| HN Mirror

Y	Hacker News new \| ask \| show \| jobs

by nanoamp 2347 days ago

I can see the use-case and potential for ML in exfiltrating tables, but I'd be worried about the potential for decision-making mistakes in environments the author identifies, such as finance.

The example of TableNet using deep learning for table extraction on top of tesseract for OCR means two layers of ML, either of which could individually introduce pathologies without human oversight. It reminds me of the photocopier that changed numbers for you - https://www.theregister.co.uk/2013/08/06/xerox_copier_flaw_m...

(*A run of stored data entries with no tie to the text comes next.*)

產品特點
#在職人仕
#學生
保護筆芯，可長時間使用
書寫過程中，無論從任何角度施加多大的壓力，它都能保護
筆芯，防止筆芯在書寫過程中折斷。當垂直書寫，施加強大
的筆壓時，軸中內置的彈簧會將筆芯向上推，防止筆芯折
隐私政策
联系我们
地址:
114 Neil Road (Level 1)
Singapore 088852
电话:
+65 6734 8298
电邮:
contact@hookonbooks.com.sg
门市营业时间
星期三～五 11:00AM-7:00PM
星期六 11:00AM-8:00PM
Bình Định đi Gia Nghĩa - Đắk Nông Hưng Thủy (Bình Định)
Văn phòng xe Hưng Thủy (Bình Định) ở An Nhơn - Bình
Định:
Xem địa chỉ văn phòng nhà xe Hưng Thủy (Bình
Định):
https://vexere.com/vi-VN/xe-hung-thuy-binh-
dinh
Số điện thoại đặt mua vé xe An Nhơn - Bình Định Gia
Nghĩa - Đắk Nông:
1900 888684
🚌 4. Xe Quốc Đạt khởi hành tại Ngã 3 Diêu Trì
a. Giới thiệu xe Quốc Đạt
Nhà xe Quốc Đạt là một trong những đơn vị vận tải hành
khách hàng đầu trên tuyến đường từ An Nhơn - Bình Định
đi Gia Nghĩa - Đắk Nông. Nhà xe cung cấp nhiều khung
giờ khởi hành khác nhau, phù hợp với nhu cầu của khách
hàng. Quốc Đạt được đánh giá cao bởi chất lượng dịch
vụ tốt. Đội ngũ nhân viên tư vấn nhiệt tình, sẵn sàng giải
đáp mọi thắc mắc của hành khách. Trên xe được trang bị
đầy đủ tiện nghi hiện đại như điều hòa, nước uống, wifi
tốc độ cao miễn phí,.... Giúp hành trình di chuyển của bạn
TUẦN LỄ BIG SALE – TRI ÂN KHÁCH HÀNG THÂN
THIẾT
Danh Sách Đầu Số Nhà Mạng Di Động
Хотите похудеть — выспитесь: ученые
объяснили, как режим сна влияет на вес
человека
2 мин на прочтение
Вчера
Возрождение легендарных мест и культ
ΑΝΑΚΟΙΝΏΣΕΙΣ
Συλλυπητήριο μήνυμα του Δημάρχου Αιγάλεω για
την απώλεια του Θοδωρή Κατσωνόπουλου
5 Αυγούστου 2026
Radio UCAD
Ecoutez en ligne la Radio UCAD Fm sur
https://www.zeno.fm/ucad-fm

If an ML engine was trained to be able to do things like look for totals and sub-totals in numerical tables and flag errors in summation, then that would clearly add more value in parsing for moderation (the use-case described at the end). But that doesn't seem to be something that's yet... on the table.

2 comments

fny 2347 days ago

There's a project from Microsoft Research that's really interesting which does just that:

https://www.microsoft.com/en-us/research/publication/melford...

link

nanoamp 2347 days ago

It looks like it's not quite the same thing, in that it identifies Excel values that should be formulae. It could be used in a pipeline with spreadsheets extracted by ML/OCR to reverse-engineer formulae though, which is an interesting prospect.

link

tastyminerals 2346 days ago

yes, that's why in financial domain you use rules with ML as fallback.

link